18- Flashback: A Glimpse of My Childhood

18-Flashback: A Glimpse of My Childhood

My sister, Marsha (born in 1948) and I (born in 1945) say that we had a Leave It to Beaver childhood.

Leave It to Beaver was a sitcom in the early 1960’s, in which the parents were hard workers (she at home, he at the office), loved their two sons, and took their parenting seriously. Rather than having all of the answers, Ward and June worked with their sons to figure things out. Their home was comfortable and all of their problems were manageable.  

Marsha and I grew up in the security and innocence of the late 1940’s and the decade of the 1950’s knowing we were very loved. Connie (born in 1953) enjoyed a good start like we did, but by the time she got to middle school and high school society had changed a lot and life was more challenging for her than it had been for us.

1953 - Dad and Mom
1953, Dad and Mom relaxing 

Our parents loved each other and they loved us. We were their focus. Our home was very stable and happy. Our small house was kept clean and tidy; our clothes were washed and ironed.  We ate every meal together at the kitchen table. For dinners our mom fixed meat and potatoes and vegetables and home-made desserts, and fish on Fridays.

When we were young, Mom, Grayce, enrolled us in dance lessons, swimming lessons, and gave us birthday parties. She made us Halloween costumes, and many church and school dresses. She bought us Sunday hats and gloves, and polished our white Easter shoes. After school, she had snacks ready for us and was excited to hear about our day.

Our Dad, George, was the rock of our family. He was a quiet man who went to work every day at 7:55 and was home every night (except for the Elk’s club meetings once a month) a few minutes after 5. He built us a playhouse, set up the tether ball pole, taught us to ride our bikes, and how to drive a car. He took us to church every Sunday and to confession every two or three months.

1955, our family
1955, our family

Daddy was more than a provider; he was a fan of his girls. We each knew that he and our mom loved us unconditionally. When he spanked us (because we deserved it), it truly hurt him more than it did us. We knew that there was a deep mercy inside him for each of us.

When troubles came, and they did, our nuclear family foundation was firm and our relationships were laced with love. Even in our extended family, love won–over and over again. Disclaimer: one woman who married into the family moved herself to the fringe of the group through her very critical spirit. We tried to keep a good attitude about her and kept welcoming her back, but she became embittered.

I mentioned that our parents were social drinkers and that it was always a positive part of our family life. At some point daddy began using alcohol as an escape from a troubled relationship with his brother, who was his business partner, and from the stress of being a small business owner and paying taxes every quarter. Daddy and Walt had carried on their father’s tractor sales and implement business. Uncle Walt was the office manager and daddy was the mechanic.
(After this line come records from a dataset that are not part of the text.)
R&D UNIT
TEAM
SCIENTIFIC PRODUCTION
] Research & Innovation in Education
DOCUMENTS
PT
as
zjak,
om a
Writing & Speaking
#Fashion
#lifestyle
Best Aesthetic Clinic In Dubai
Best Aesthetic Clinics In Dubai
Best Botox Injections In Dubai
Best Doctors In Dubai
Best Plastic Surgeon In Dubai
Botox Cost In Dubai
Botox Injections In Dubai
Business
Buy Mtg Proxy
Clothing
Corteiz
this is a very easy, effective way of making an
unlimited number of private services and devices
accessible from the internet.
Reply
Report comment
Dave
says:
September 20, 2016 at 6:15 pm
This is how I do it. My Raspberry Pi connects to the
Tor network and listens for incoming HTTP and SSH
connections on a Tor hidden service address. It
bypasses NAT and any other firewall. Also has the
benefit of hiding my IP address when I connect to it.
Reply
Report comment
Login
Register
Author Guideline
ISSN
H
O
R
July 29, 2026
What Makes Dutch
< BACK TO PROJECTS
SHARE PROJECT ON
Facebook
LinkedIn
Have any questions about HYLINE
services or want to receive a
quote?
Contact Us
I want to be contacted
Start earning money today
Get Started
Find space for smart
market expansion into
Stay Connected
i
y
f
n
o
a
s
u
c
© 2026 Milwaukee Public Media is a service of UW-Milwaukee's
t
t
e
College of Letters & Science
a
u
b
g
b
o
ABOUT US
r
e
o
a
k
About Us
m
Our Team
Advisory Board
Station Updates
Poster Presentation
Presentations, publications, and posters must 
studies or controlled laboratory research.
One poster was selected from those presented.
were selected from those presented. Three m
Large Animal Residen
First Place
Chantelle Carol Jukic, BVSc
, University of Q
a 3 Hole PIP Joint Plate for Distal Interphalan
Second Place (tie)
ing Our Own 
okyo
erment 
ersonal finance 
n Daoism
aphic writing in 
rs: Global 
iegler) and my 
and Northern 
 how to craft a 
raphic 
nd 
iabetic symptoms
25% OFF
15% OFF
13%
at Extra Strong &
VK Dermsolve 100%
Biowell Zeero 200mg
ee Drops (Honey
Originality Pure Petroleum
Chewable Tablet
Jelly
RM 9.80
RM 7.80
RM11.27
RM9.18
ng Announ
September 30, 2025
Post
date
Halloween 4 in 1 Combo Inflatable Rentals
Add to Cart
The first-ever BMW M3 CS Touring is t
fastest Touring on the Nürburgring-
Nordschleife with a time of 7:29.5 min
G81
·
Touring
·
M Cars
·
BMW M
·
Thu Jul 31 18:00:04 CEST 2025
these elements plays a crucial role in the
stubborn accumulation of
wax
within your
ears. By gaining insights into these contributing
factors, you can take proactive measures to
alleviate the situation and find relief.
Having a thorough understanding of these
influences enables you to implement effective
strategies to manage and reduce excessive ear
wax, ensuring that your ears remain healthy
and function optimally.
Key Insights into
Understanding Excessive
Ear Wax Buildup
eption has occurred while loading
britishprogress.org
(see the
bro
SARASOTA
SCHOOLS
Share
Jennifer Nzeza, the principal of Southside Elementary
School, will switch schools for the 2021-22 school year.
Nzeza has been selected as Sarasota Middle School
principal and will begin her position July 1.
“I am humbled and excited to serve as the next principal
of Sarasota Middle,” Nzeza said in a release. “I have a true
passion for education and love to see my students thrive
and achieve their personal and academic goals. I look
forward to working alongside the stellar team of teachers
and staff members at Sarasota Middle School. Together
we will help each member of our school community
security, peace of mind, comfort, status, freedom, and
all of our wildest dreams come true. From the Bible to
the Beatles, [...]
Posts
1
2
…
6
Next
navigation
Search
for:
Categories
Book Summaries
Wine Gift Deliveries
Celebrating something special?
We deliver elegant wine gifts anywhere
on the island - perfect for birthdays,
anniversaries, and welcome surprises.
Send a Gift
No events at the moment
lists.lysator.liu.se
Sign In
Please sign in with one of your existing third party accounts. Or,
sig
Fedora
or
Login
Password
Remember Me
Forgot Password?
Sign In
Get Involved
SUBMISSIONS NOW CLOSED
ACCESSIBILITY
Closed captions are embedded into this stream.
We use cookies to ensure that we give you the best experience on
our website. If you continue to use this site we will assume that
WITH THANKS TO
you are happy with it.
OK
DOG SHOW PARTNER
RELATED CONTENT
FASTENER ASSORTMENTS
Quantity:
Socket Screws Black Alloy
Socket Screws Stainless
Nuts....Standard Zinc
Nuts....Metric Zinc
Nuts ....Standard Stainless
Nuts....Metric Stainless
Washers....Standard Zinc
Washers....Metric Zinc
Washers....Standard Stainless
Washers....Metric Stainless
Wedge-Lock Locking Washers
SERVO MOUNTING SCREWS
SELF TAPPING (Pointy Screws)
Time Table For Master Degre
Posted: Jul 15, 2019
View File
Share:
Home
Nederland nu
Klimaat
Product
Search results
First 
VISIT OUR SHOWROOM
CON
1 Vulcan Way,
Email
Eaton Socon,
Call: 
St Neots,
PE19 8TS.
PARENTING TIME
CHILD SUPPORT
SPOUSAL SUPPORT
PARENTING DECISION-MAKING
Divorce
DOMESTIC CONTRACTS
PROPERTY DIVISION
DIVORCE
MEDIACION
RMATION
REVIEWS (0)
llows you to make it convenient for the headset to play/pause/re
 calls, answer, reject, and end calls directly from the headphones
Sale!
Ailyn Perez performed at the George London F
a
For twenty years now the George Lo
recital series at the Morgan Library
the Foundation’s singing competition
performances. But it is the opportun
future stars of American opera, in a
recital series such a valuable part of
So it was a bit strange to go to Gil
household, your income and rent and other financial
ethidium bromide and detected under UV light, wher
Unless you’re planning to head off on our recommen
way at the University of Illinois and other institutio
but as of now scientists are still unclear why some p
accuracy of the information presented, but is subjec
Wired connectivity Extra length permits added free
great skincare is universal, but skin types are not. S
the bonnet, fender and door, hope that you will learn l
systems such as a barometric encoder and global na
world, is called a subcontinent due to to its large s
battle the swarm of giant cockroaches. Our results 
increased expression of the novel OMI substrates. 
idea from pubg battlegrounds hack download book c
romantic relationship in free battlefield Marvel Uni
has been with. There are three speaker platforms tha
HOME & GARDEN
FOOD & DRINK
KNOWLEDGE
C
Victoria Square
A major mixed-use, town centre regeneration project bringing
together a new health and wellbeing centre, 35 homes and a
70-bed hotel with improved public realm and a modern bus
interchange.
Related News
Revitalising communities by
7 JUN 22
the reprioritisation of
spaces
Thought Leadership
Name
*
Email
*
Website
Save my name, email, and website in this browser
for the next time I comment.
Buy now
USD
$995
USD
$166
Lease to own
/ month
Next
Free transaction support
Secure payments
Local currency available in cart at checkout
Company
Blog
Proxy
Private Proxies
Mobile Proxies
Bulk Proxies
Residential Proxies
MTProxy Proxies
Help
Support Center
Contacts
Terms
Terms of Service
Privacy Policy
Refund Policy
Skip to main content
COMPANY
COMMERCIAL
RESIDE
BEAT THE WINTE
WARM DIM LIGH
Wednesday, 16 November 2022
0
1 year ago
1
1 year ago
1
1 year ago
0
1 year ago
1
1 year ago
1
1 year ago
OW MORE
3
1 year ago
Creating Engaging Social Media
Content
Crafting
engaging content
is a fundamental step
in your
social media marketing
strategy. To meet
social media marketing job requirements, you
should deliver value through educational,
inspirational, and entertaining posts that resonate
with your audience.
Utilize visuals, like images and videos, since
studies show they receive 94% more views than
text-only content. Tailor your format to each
I’m sure daddy had also taken refuge in alcohol as an escape from the worries and sorrows that we three girls caused him as we were making our way into adulthood.


17-I Came to My Senses

17-I Came to My Senses

In the fall of 1974, my teaching friends and I went to New Hampshire for a conference. My mom wrote that I came back with strange religious ideas, like reincarnation.

70s hip huggers and bellbottomsFor a year or so I had been reading books by Edgar Cayce and Ayn Rand, and others, and had subscribed to a daily devotional from a religious group called Unity. There was a void in me, and I was trying to fill it with ideas that were intriguing and mystical and being tossed about by some of my intellectual friends. Ideas that were without the guidance of the Holy Spirit.

In November my mom called me in tears. She said that daddy had received three DUI’s (Driving Under the Influence of alcohol) within a two week period. In shock, I cried with her and advised her to take Connie (who was still living at home) and go to an Al-Anon meeting as soon as possible. In the meantime I contacted a local Alcoholics Anonymous group, acquired some literature, and sent it to her.

This was the crisis that brought me to my knees. I was humbled, I was in shock, and I was afraid.

My rock was crumbling. The man who had always been steady and dependable for me was no longer strong. He had been in the background of my life, but he had been there. Although I had been living very independently for eight years, the realization hit me that I was just a small fish in a big pond. I was full of myself, enjoying the praises of colleagues in my profession and believing that I was somebody because a small group of partiers included me in their drinking games and antics. I was deluded, and the scales came from my eyes.

I also knew that of the three of us girls, I was most like our father in personality. Was I on the same path as my dad to alcohol dependence? I began to take stock of my own life.